A merlin sits on a fencepost north of Fargo. This bird-eating falcon is one of a number of raptors which have taken to urban living over the past couple of decades. Keith Corliss / West Fargo Pioneer

If one is to believe the premise of a recent letter-to-the-editor in the Forum, there is a direct threat to the lives of pets everywhere in the metro area and it's coming from the sky. Even more alarming, your babies are at risk. Or so the letter claimed.

The author was attempting to paint the Fargo-nesting peregrine falcons as "vicious predators" of all you hold dear. Only problem is, it's mistaken, unless you are a small bird outside of town.

A person could make a reasonable argument against peregrines being within Fargo city limits given the fact the bird has no natural history here other than during the brief migratory periods of spring and fall. It's a cliff nesting bird, after all, and there are no natural cliffs in the Red River Valley.

But to make such a case on the basis of threats to leashed pets just doesn't hold water. Peregrines, you see, are almost exclusively bird-eaters. Usually the only time the birds eat something else - like rodents or fish - is when it's pirated from other predators. Oh, and peregrines are open-air hunters and are not seen with any regularity within residential areas.

That's not to say there aren't natural predators in neighborhoods. There are. But odds are it's one of the other raptors which have gained a foothold in urban areas.

Every time someone relates seeing a peregrine sitting on their back fence I smile. Then I try to explain the growing number of Cooper's hawks in town. As recently as 20 years ago, a sighting of a Cooper's hawk would generate a few excited phone calls to other birdwatchers. It was that uncommon. That is not the case anymore.

Cooper's hawks are widespread woodland hawks and will potentially nest in any group of trees; they don't mind residential neighborhoods at all. Today, the birds are found all over town during the nesting season. The diet of Cooper's hawks is not unlike that of peregrines: Mostly birds, but with a few more small mammals such as rabbits and squirrels. Quite commonly, these birds will sit on fences.

A different falcon which has come to outnumber peregrines in the city is yet another recent addition to the urban raptor roster: the merlin. Like Cooper's hawks, these medium-size falcons were darned hard to find a few years ago. A person would have been lucky to see one during fall or spring migration but that was about it. In 2005 Fargo's first merlin nest was recorded. Now there are many in the metro area including West Fargo. That's in keeping with Cornell University's All About Birds website which says, "It is becoming a regular breeder in urban areas." Merlins, like their larger cousins, are bird eaters.

Why these raptors have made the move into populated areas is largely a matter of opinion.

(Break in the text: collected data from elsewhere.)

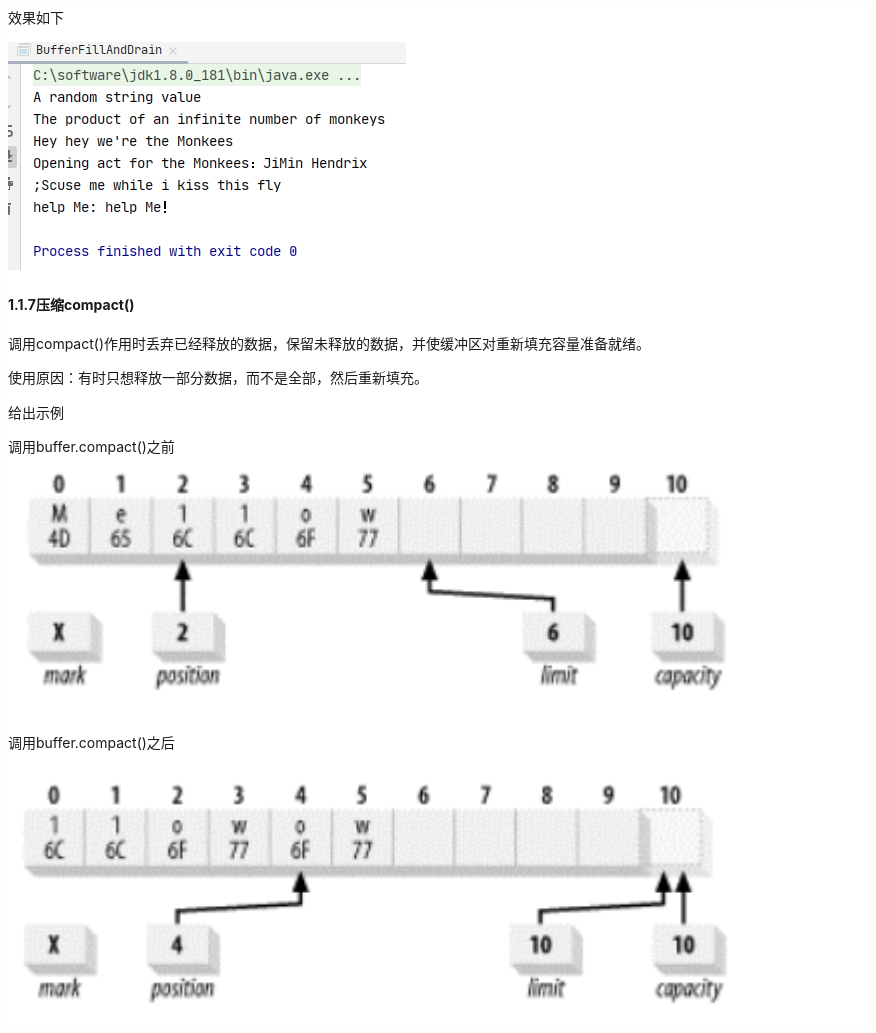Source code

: 效果如下

![](img/NIO/1d2cc643aa23ca2bbd4093bc53dd1a28.png)

#### 1.1.7压缩compact()

调用compact()作用时丢弃已经释放的数据，保留未释放的数据，并使缓冲区对重新填充容量准备就绪。

使用原因：有时只想释放一部分数据，而不是全部，然后重新填充。

给出示例

调用buffer.compact()之前
![](img/NIO/927662ea209cee46eff525b837e8a422.png)

调用buffer.compact()之后

![](img/NIO/7b8180734c507a5ad5de02beae3ecdb5.png)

Perhaps the best explanation comes from Bismarck birder and N.D. Birding Society's webmaster, Corey Ellingson. He points to the growing number of bird feeders with accompanying concentrations of songbirds.

More to the point is his take on habitat change, and this is where he nails it in my opinion. Ellingson said, "In Bismarck we've seen the expansion of homes into new areas. Now we have woodland habitat where there used to be treeless prairie."

The fact that homeowners see a fairly large bird sitting on a fence doesn't mean their pets are threatened. Even a bold swoop doesn't necessarily equate to a direct risk. More likely, the raptor is simply attempting to frighten dogs away from nest areas.

Despite all the urban legends depicting the slaughter of pets by hawks, eagles, owls, or falcons (such as the one about finding nests filled with collars), I've yet to hear a factual account of such events actually occurring.

Facts have a habit of getting in the way of a good story I suppose. It's so easy to make assumptions about critters like raptors. They look somewhat menacing, they come equipped with hooked beaks and sharp talons, and they can appear seemingly out of nowhere, often when we are outside walking pets. But to make the case such predators as peregrine falcons are responsible for Fifi's disappearance is simply erroneous.